Until my own conversion in 1972, I had no understanding whatsoever of anything beyond the natural; that there could be transcendent reality was not something I fought against. It was simply beyond my comprehension, though not beyond my acquired knowledge given my early faith formation in the Greek Orthodox Church where I gained a basic knowledge of the language of faith. It was a faith, the living language of which was outside of my then current sense of reality, which did serve as a touchstone as I re-encountered the possibility of faith in God in Christ as a young adult.

What happened was as “simple” and as subtle as the following. I was asked directly to consider Christ as my Lord and Savior. The evangelical language was a bit strange, but in perceiving something of the quality of the moment I stayed with the process that was opening up to me. I said to this college student who I never met before; a friend in the most spiritual sense of the term who was pivotal in a radical re-orientation of my life. I said to him something to the effect that when I was a child that “other voice” one hears in the realm of conscience I took as the voice of God, but then at age 24, I “knew” that that voice was simply another aspect of my own consciousness. Thus, my young adult belief was that there was no reality, if not beyond, in some way, the existential self, that there was no beyond the natural realm, in any event that could be associated with reality.

It was at that precise moment that I did hear a small still voice; an utterly non-threatening perception that that other voice in fact, could be God. In this imperecptible moment, an invitation was offered to explore that possibility with the most radical and unswerving intent as if it were true that God was, in fact real. I discerned at that point that some level of unswerving commitment to the "hypothesis" was essential in order to find out the reality of it, and more significantly, that there was something of fundamental significance in this matter.

More precisely put, the doorway of faith in God became unveiled, opening to me a relaxed and adventurous assurance that this is the pathway I should follow. This was more than a possibility, but a source of revelation itself that came to me in a way that I could recognize as the most authentic reality that I could fathom, what the gospel writers refer to as a pearl of grace worth which requires all of one’s wealth as the price of purchase (Matthew 13:45).

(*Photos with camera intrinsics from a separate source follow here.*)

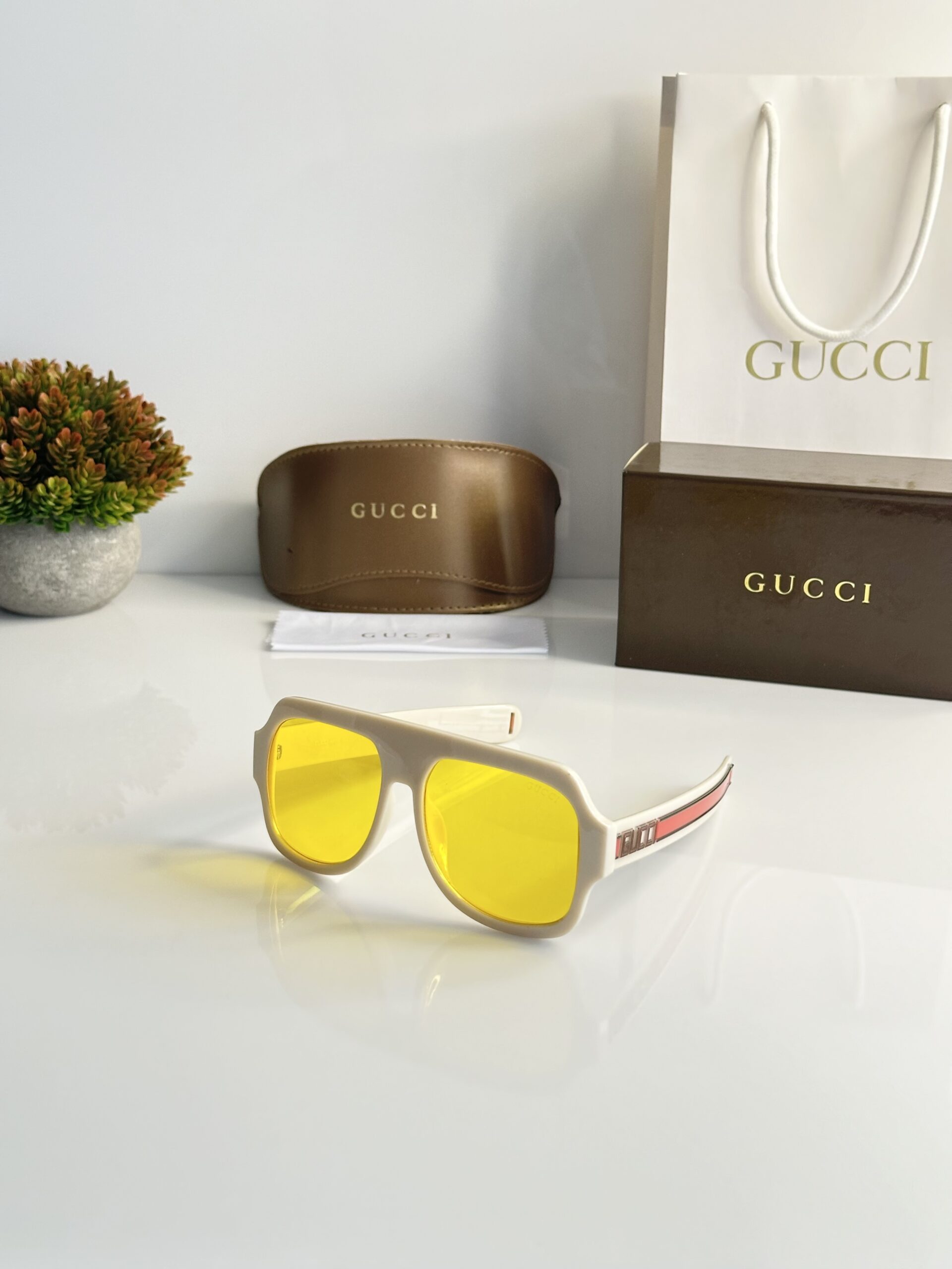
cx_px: 476
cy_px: 634
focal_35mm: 48
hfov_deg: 30.3
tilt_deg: -18.0
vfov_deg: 39.7
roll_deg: -0.8
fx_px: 1760
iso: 160
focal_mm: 6.86
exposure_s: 1/60
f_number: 1.78
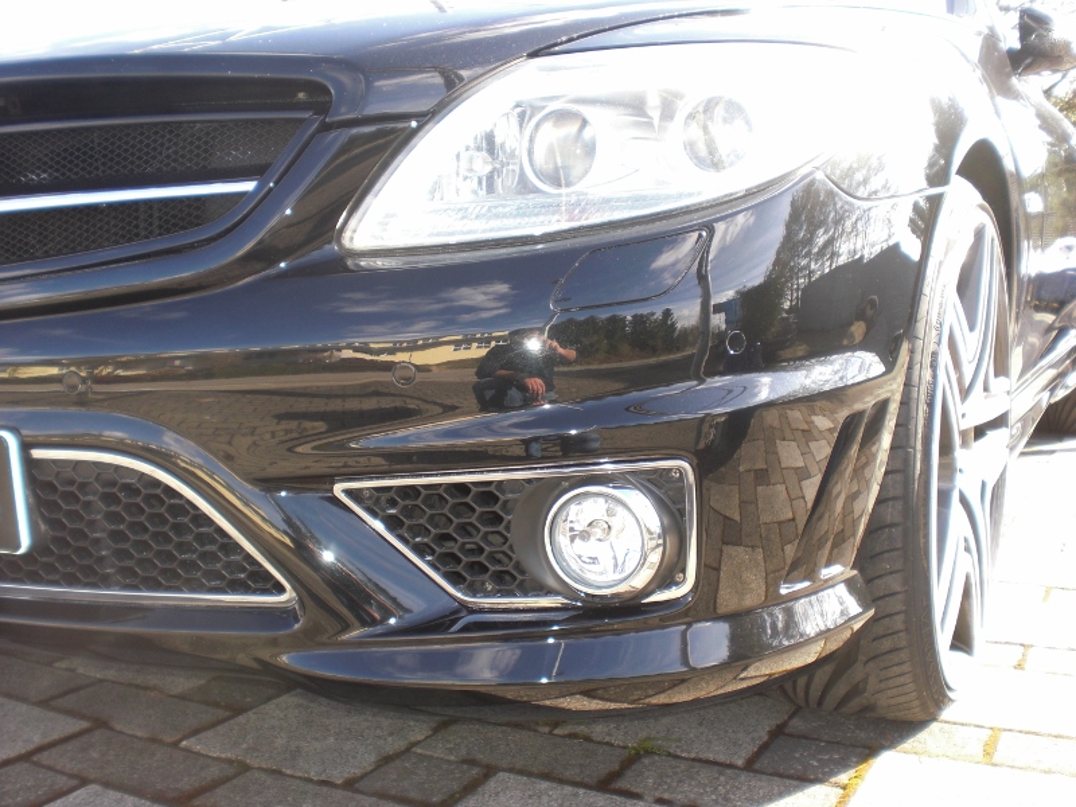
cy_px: 404
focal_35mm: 38
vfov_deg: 37.7
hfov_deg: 49.0
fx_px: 1181
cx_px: 538
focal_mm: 6.3
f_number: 3.1
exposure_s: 1/100
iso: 64
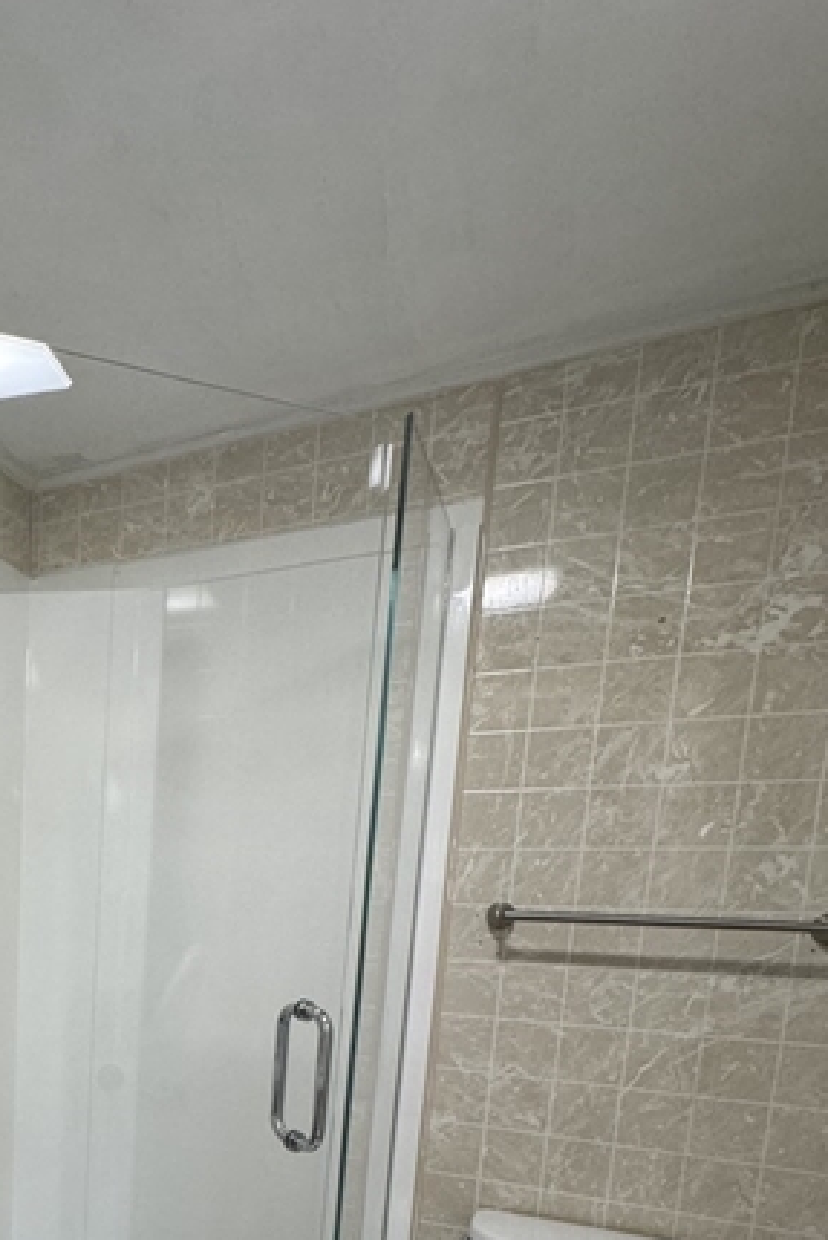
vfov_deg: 61.8
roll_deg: -1.9
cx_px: 43
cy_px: 1041
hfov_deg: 44.0
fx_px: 896
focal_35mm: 26
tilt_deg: -8.9
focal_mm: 2.22
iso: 200
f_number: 2.2
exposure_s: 1/60
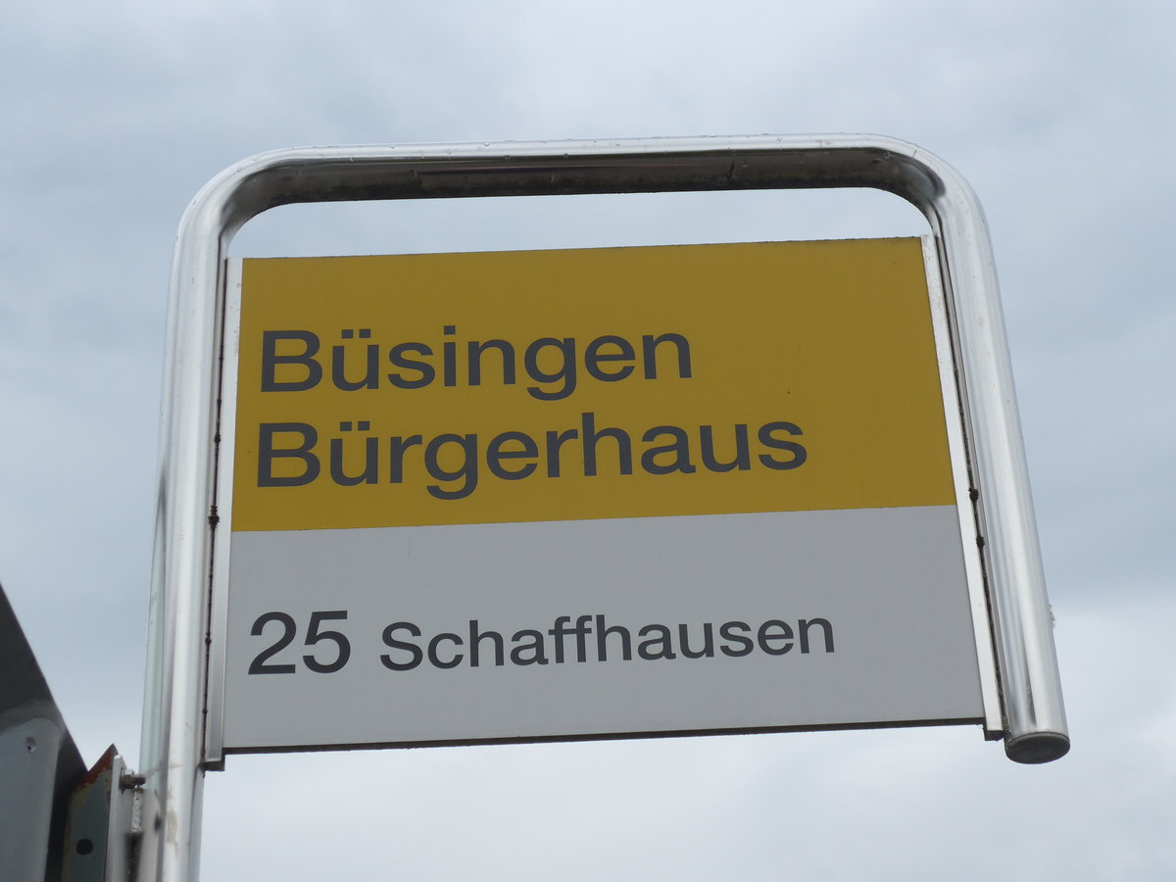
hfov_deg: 26.3
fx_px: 2514
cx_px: 588
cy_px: 441
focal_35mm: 74
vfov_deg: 19.9
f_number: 4.2
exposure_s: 1/500
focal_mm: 15
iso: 80
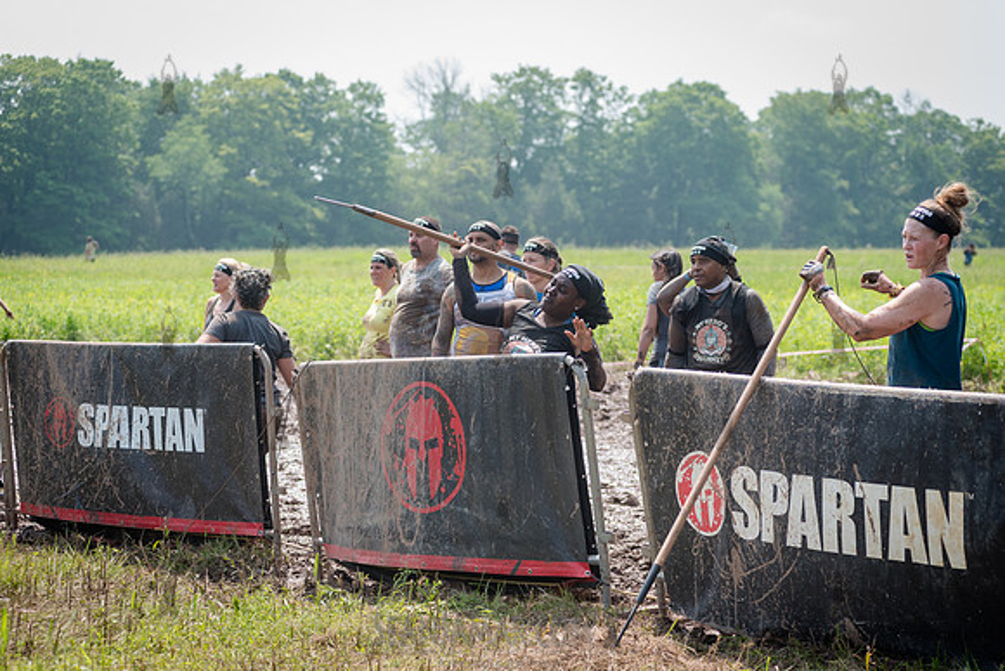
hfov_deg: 25.3
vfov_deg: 17.0
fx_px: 2237
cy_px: 336
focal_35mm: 80
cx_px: 502
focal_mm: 80
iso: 400
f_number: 4
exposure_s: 1/1250
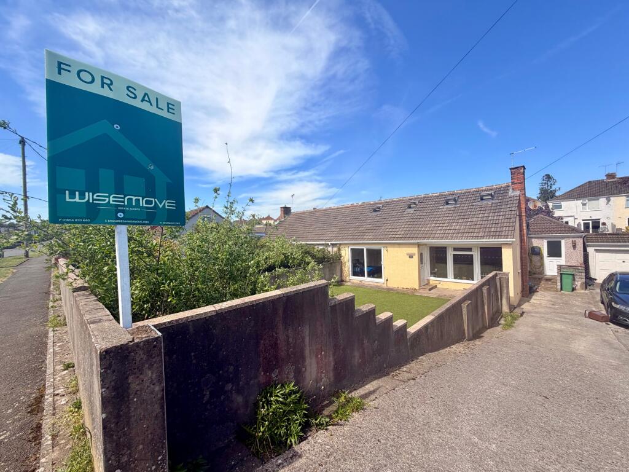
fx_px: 254
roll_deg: +2.5
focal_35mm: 14
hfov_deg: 102.1
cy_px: 236
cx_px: 314
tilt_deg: -1.3
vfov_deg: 85.7
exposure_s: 1/770
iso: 20
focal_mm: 2.22
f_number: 2.2
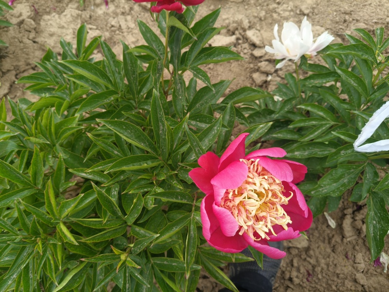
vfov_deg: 53.1
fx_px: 292
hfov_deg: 67.3
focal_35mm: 26
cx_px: 194
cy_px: 146
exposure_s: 1/1101
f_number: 1.8
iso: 80
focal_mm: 4.84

In that experience the revelation of God linked in some way that I did not thoroughly understand, to Christ, became clear, even as the fuller implications of God’s awesome significance can only be but continually worked out through and beyond a single life process. What did become crystal clear in that long ago event in 1972 was a distinctive understanding of God, who was unfathomably different than what could be perceived through the natural, though incredibly immersed within my own sense of reality as well as throughout the entire created order.

From this basis, I gained an appreciation for the significance of the Bible as a primary source in understanding and grappling with God as well as the central role of Christ as touchstone for and embodiment of the living God for the human race and of the entire created order, subjects of which will need to be discussed at another time.